Cool, some lovely shots in there.  I remember seeing your posts on this place last year, it looked immense. 3 years to clear a site gives an idea of the size I suppose!


----------



## BrickMan (Jun 12, 2008)

flashearth linkage to what it used to look like when in full swing (80-2001), then on an off demo ever since, months at a time, over 6yrs, so guessing 3yrs.

http://www.flashearth.com/?lat=54.527048&lon=-3.599653&z=15.7&r=0&src=msl

from top to bottom of screen, ALL of it! well not the houses, but the carparks that side of the road too.

shame we missed the boat on this one, in 2006 there would have still been the two big chimneys (visible from most of the west of the country!! ) as its on a cliff aswell), and 50% of the process stuff still there. 

the buildings in teh photos are the three to the far north of site. one little, one large wharehouse looking, and one smaller office again, EVERYTHING else is gone, just wasteland now. the employees turnstyle gates are still there, and the security bungalow at far south are still there. but now even the two shabby wooden cooling houses (on west side of site) have gone, last year they were still there, but extremly shabby looking. 

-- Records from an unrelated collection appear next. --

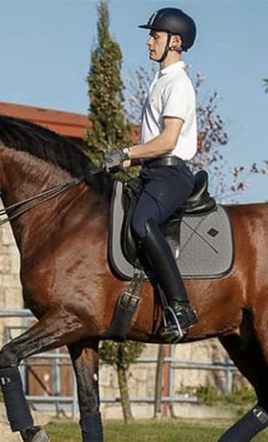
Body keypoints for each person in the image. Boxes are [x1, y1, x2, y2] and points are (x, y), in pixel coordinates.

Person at [103, 7, 198, 342]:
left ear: (175, 42)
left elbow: (169, 141)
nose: (148, 42)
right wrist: (121, 163)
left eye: (155, 36)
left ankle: (180, 306)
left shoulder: (178, 85)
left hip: (171, 176)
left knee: (142, 222)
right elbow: (151, 144)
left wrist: (128, 153)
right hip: (152, 172)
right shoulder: (160, 82)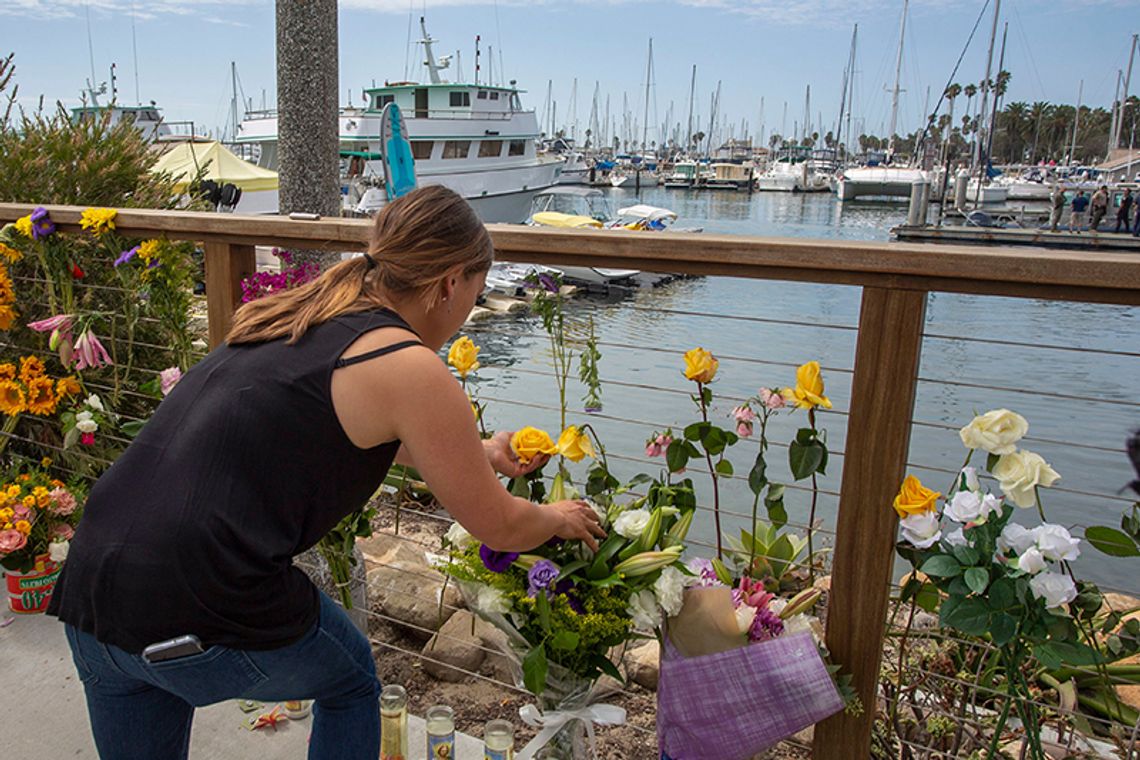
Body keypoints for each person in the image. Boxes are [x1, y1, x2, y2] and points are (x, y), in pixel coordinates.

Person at [47, 185, 606, 760]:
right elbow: (502, 527)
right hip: (204, 602)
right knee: (348, 683)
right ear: (450, 283)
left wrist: (479, 452)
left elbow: (332, 424)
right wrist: (556, 517)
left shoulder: (300, 315)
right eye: (476, 293)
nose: (466, 314)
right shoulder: (411, 366)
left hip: (93, 594)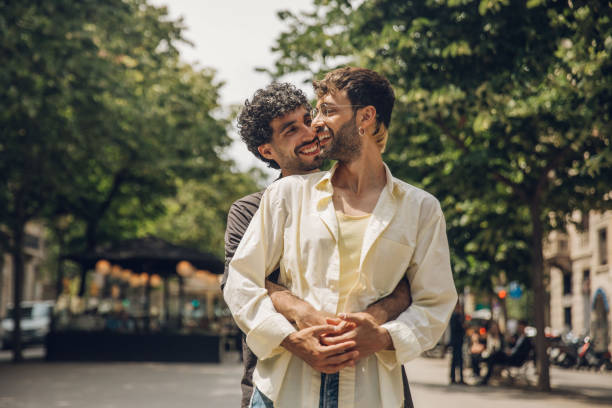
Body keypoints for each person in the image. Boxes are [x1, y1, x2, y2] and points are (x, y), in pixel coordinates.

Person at [224, 67, 457, 407]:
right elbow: (240, 281)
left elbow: (434, 302)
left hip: (372, 391)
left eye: (325, 111)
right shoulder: (285, 196)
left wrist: (381, 336)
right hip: (286, 388)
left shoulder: (421, 209)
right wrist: (291, 334)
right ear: (267, 150)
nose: (315, 124)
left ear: (366, 117)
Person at [479, 319, 532, 385]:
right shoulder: (516, 337)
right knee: (495, 356)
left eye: (520, 326)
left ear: (524, 327)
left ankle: (485, 376)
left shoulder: (527, 340)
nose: (518, 328)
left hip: (516, 358)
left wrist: (511, 353)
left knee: (496, 355)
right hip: (509, 356)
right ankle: (485, 376)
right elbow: (510, 346)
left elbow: (524, 352)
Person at [449, 302, 465, 384]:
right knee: (456, 360)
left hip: (457, 341)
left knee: (457, 360)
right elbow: (457, 329)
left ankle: (456, 377)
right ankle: (455, 378)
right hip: (456, 342)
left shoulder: (456, 316)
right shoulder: (455, 317)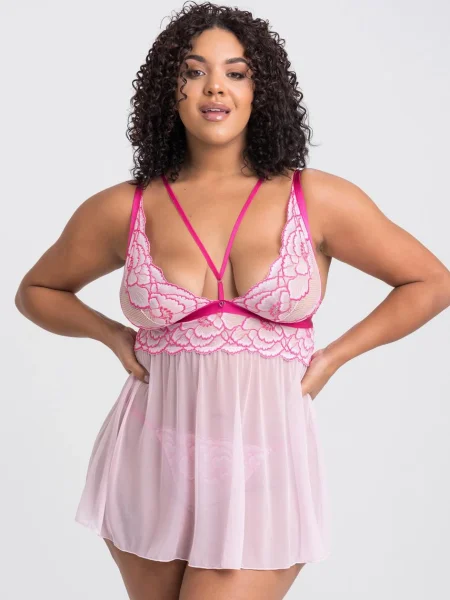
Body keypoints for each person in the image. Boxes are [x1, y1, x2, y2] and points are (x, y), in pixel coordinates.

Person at [14, 2, 450, 599]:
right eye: (194, 71)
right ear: (169, 92)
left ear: (258, 90)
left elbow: (430, 281)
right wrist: (113, 335)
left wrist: (332, 358)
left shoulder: (316, 198)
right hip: (151, 456)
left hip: (265, 460)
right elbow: (36, 291)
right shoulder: (124, 207)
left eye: (236, 72)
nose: (215, 87)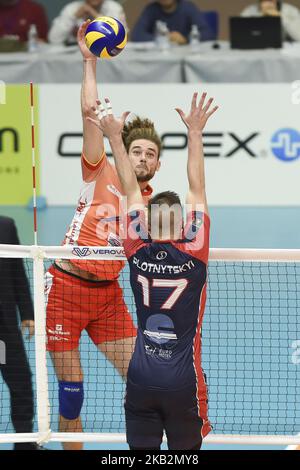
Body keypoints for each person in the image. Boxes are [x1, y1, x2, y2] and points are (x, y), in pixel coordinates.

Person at [45, 19, 161, 451]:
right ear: (123, 151)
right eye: (137, 150)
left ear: (156, 165)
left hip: (108, 295)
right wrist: (89, 64)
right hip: (66, 286)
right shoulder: (100, 168)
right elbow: (89, 117)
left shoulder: (152, 202)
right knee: (72, 394)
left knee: (144, 381)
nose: (143, 156)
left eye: (150, 153)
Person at [88, 91, 218, 450]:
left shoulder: (135, 247)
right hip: (183, 383)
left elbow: (130, 189)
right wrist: (195, 133)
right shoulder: (194, 254)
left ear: (146, 221)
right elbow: (198, 187)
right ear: (182, 225)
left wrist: (115, 136)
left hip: (140, 380)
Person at [0, 216, 41, 450]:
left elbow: (17, 272)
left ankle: (24, 442)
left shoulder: (5, 227)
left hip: (3, 330)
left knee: (21, 382)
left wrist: (28, 313)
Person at [131, 0, 213, 45]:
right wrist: (164, 38)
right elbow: (136, 35)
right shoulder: (151, 9)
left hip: (184, 57)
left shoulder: (188, 8)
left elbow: (208, 34)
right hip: (161, 58)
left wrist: (185, 39)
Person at [48, 0, 127, 45]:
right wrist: (73, 17)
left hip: (105, 56)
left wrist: (96, 15)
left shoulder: (114, 8)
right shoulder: (72, 8)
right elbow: (54, 39)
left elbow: (119, 39)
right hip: (75, 57)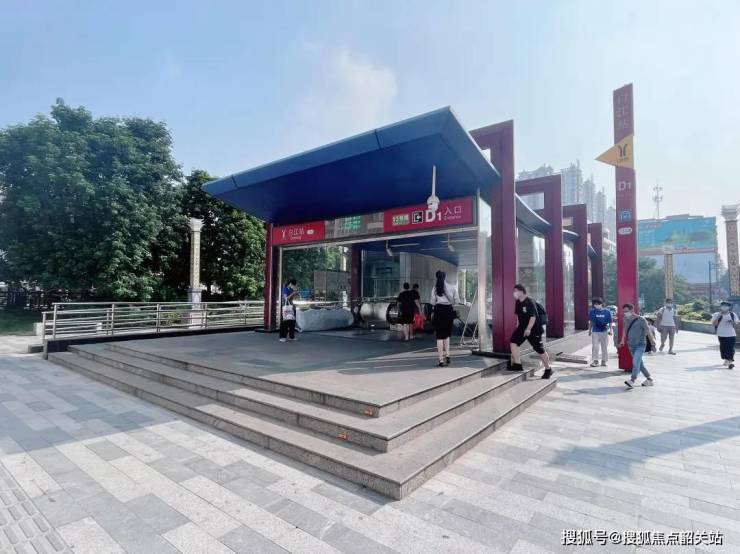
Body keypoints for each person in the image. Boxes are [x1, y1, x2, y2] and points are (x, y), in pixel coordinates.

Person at [509, 284, 553, 379]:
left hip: (534, 330)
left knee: (540, 350)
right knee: (513, 343)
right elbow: (518, 315)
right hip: (522, 328)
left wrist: (528, 329)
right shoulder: (518, 302)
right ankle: (517, 365)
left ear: (521, 291)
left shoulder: (530, 302)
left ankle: (548, 369)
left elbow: (533, 317)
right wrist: (518, 327)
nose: (514, 293)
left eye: (516, 291)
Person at [619, 303, 655, 388]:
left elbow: (648, 332)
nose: (625, 313)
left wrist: (653, 344)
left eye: (627, 311)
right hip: (631, 345)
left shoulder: (641, 319)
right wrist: (622, 340)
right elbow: (624, 330)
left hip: (640, 345)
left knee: (635, 362)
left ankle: (632, 380)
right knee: (639, 363)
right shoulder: (625, 319)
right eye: (624, 312)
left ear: (632, 310)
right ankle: (649, 379)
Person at [430, 270, 461, 366]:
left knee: (439, 336)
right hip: (448, 311)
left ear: (437, 277)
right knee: (447, 335)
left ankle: (440, 360)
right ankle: (448, 356)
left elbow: (432, 302)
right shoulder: (452, 287)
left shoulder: (434, 288)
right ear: (445, 277)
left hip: (438, 311)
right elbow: (457, 301)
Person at [588, 297, 612, 367]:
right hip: (595, 331)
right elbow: (591, 321)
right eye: (595, 304)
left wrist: (610, 330)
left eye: (597, 304)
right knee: (595, 346)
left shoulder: (607, 312)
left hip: (604, 331)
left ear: (601, 304)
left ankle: (604, 361)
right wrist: (589, 330)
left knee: (604, 347)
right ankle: (595, 361)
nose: (596, 305)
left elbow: (610, 321)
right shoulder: (592, 312)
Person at [711, 301, 737, 369]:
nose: (724, 307)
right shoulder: (716, 314)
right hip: (721, 334)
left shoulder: (732, 314)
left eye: (726, 306)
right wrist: (718, 316)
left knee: (731, 348)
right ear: (721, 306)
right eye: (723, 305)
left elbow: (737, 324)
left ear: (729, 307)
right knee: (723, 348)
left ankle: (730, 361)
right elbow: (714, 324)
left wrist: (732, 322)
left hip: (731, 334)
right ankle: (726, 359)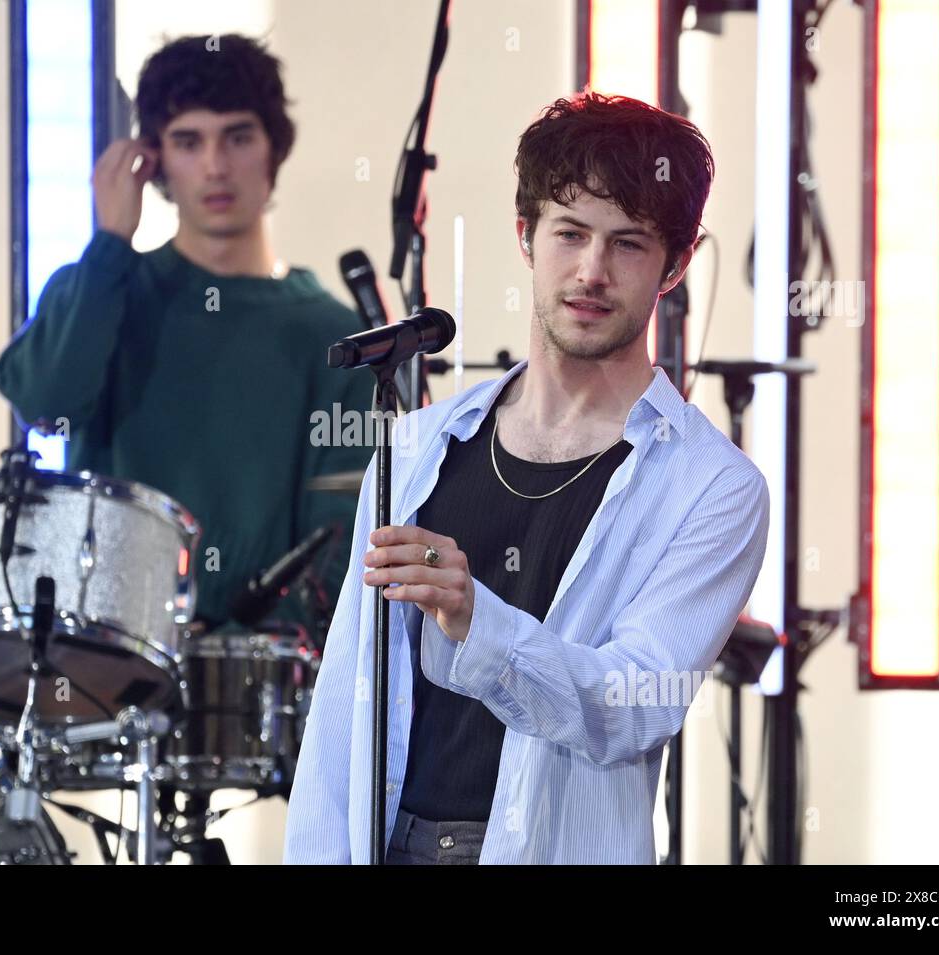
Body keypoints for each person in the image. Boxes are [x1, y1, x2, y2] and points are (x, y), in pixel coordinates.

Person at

also the power stn, yes it had its OWN power stn like most really huge industry sites. was only built in 1993 and only really used when demand was high, so was still worth a fair bit, must have been shipped offshores somewhere (likely), although horkgakkxx is the man to ask about what went where and when


----------



## Foxylady (Jun 12, 2008)

Wow, seeing the flashearth map, that must have been a really impressive site. Still good to see the remaining buildings though. Love those last two photos. Good stuff! 



BrickMan said:


> crazy decorations in the corridoor, some depict industrial looking landscapes and mining and the rest is just some fresh crazy'ness, mushrooms, crazy plants... ...somebody ATE my cacti that I found here a year ago



The person who ate the cacti was probably the same guy who made the acid-influenced decorations!


----------